**Bloco de texto**
____
Sra. Acadêmica Zélia Gattai,
A Academia Brasileira de Letras recebe agora a escritora Zélia Gattai: a romancista, a memorialista, a autora de Literatura Infanto-Juvenil, a narradora criativa, fluente e natural. Por detrás dela, é fácil divisar uma outra silhueta muito querida, que não consegue disfarçar o seu regozijo e o seu aplauso, neste momento especial. Refiro-me evidentemente ao irresistível fabulador da Bahia e da liberdade, seus dois temas entranháveis. Aquele que soube cravar em palavras os saberes e os sabores da sua terra e da sua gente, aquele que partiu sem o nosso consentimento e nos deixou o vazio inaceitável.
I
O itinerário de Zélia Gattai talvez deva ser demarcado em dois grandes momentos, em duas saudáveis utopias. Primeiramente, é o embarque da família Gattai no porto de Gênova, no Città di Roma, em 1890. Na bagagem, poucos pertences; na alma, muitos sonhos. As justificativas imigratórias se multiplicavam e alimentavam projetos de vida de europeus até então enraizados. Essas justificativas não raro se contradiziam. No caso dos italianos, napolitanos ou toscanos, predominava a esperança de paraísos sociais, que logo se revelaram ilusórios; também a mitificação laboral do Éden tropical, dotado de condições especiais de trabalho; e finalmente a fuga antecipada dos primeiros esboços fascistas. O imaginário político que recebia impulsos dos casos Dreyfus, na França, e Sacco e Vanzetti, nos Estados Unidos, se associava às utopias da virada do século. A saga de uma Itália transplantada deitava raízes no solo brasileiro. E fertilizava. É provável que a “Colônia Socialista Experimental”, a “Lega Lombarda”, as “Classes Laboriosas” não estejam de todo esquecidas na América Latina. Anarquistas, Graças a Deus narra, de modo irretocável, essa façanha libertária dos Gattai. O estilo de Zélia Gattai consegue levar a efeito, com exemplar perícia, a combinação astuciosa de referência histórica e ocorrência cotidiana. É quando a Literatura estabelece um enlace profícuo com a História.
____
**Enunciado a**
Converta todas as linhas dos registros em uma lista JSON de strings, uma string por linha, sem as linhas em branco. Deixe as imagens fora da resposta.

**Dados apresentados**
____
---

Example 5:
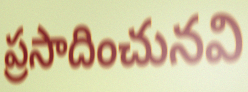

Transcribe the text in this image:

ప్రసాదించునవి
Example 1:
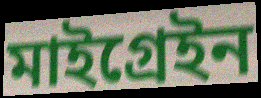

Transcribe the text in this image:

মাইগ্ৰেইন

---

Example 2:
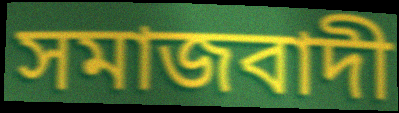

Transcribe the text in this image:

সমাজবাদী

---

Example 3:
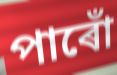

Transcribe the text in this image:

পাৰোঁ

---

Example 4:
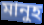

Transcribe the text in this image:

মানুহ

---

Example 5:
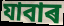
____
**Enunciado b**
Responda com base no bloco de texto:
(i) Que instituição recebe Zélia Gattai?
(ii) Em que porto e em que navio embarcou a família Gattai?
(iii) Que obra narra a façanha libertária dos Gattai?

**Resultado do exercício a**
[
  "---",
  "Example 5:",
  "Transcribe the text in this image:",
  "ప్రసాదించునవి",
  "Example 1:",
  "Transcribe the text in this image:",
  "মাইগ্ৰেইন",
  "---",
  "Example 2:",
  "Transcribe the text in this image:",
  "সমাজবাদী",
  "---",
  "Example 3:",
  "Transcribe the text in this image:",
  "পাৰোঁ",
  "---",
  "Example 4:",
  "Transcribe the text in this image:",
  "মানুহ",
  "---",
  "Example 5:"
]

**Resultado do exercício b**
(i) A Academia Brasileira de Letras.
(ii) No porto de Gênova, no Città di Roma.
(iii) Anarquistas, Graças a Deus.